By any standards, our children, and therefore we, are facing a crisis, which demands not a series of funding initiatives but a concerted national effort to put children first—not just a recovery plan but a concerted national effort. What might that involve? First, we need a strategy. I too am a member of the Lords Public Services Committee and was, frankly, shocked recently to hear a senior civil servant tell us that there is no strategy in government to address the needs of vulnerable children. That says to me that there is no way of setting priorities, co-ordinating action, allocating resources and measuring success. We need a strategy. We also need leadership. The PM’s support for this cause is welcome, but we need to go further. The call by many for a Cabinet Minister with responsibility for children should, on this occasion, be heeded. We need more than a champion, figurehead or tsar; we need someone who can authorise action and be accountable for progress.

There is no disguising the fact that we also need resources far in excess of the current allocations—and not just for education, which has been touched on today. The independent review of social care which, as we have heard, has published its first report, says something with which I agree:

“There is no situation in the current system where we will not need to spend more—the choice is whether this investment is spent on reform … or propping up an increasingly … inadequate … system.”


This is an issue for which resources are important. Although we have made resources available for business and of course for the NHS, allocations to education, social care and mental health have been, frankly, disappointing. We also need to pay more than lip service to the lived experience of parents and children when we come to design our services, so that they are more relevant and more accessible. The policy lab in the Cabinet Office has done some brilliant work around this redesign of services; why cannot we use it as we move forward on the children’s plan?

We could do more to incentivise and deliver collaboration between central government departments, and between the centre and local authorities, the health service, the police and civil society. Because it is nowhere near good enough at the moment and, too often, it leaves children receiving disjointed, fragmented services that cost much more than they should. For example, at the present moment, the directors of children’s services have a statutory responsibility to co-ordinate action, but there is no similar responsibility placed upon health or the police, except in regard to safeguarding.
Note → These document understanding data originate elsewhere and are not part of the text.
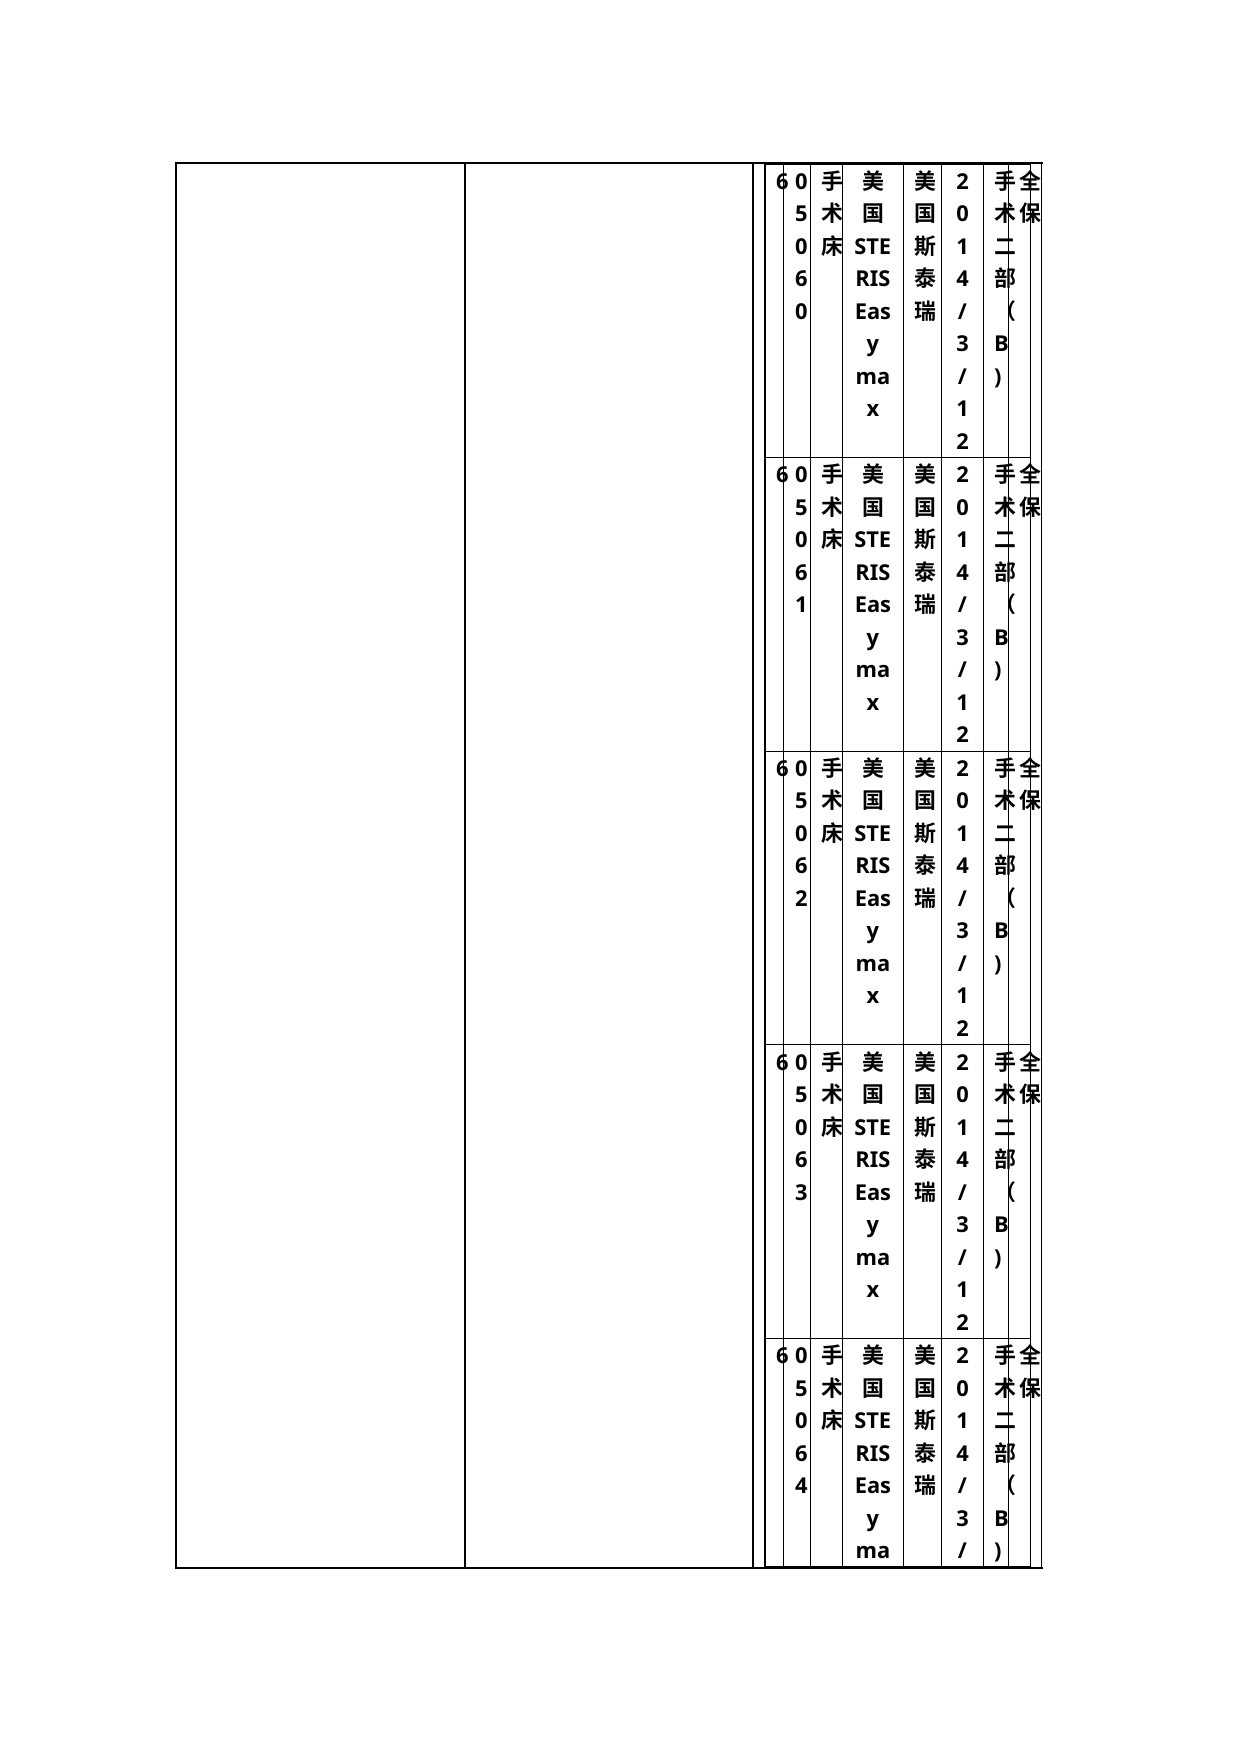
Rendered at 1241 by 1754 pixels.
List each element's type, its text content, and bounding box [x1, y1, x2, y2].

table_cell 设备详单如下： 附件3：陕西省肿瘤医院医科达3306加速器、飞利浦CT等204台件医疗设备明细1 [843, 458, 903, 751]
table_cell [766, 165, 783, 457]
table_cell 设备详单如下： 附件3：陕西省肿瘤医院医科达3306加速器、飞利浦CT等204台件医疗设备明细1 [784, 458, 810, 751]
table_cell 设备详单如下： 附件3：陕西省肿瘤医院医科达3306加速器、飞利浦CT等204台件医疗设备明细1 [984, 1045, 1008, 1338]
We also need to find ways of sharing data better, so that we can identify quickly where we need to target our support, or just understand the plight of individual children. Many schools at present are not even made aware that a pupil is receiving support from social services, and that quite simply is not good enough.

Finally, as other speakers have said, we need to invest more in early intervention and prevention, because at the moment our actions are often too reactive. Again, the report from the independent review of social care makes the same point today: it says that spending is too often skewed towards acute services and away from effective health. I would say that that is true of every service that impacts on children. For me, putting children first is, as they say in the vernacular, a no-brainer. They just deserve better than we are currently able to give them.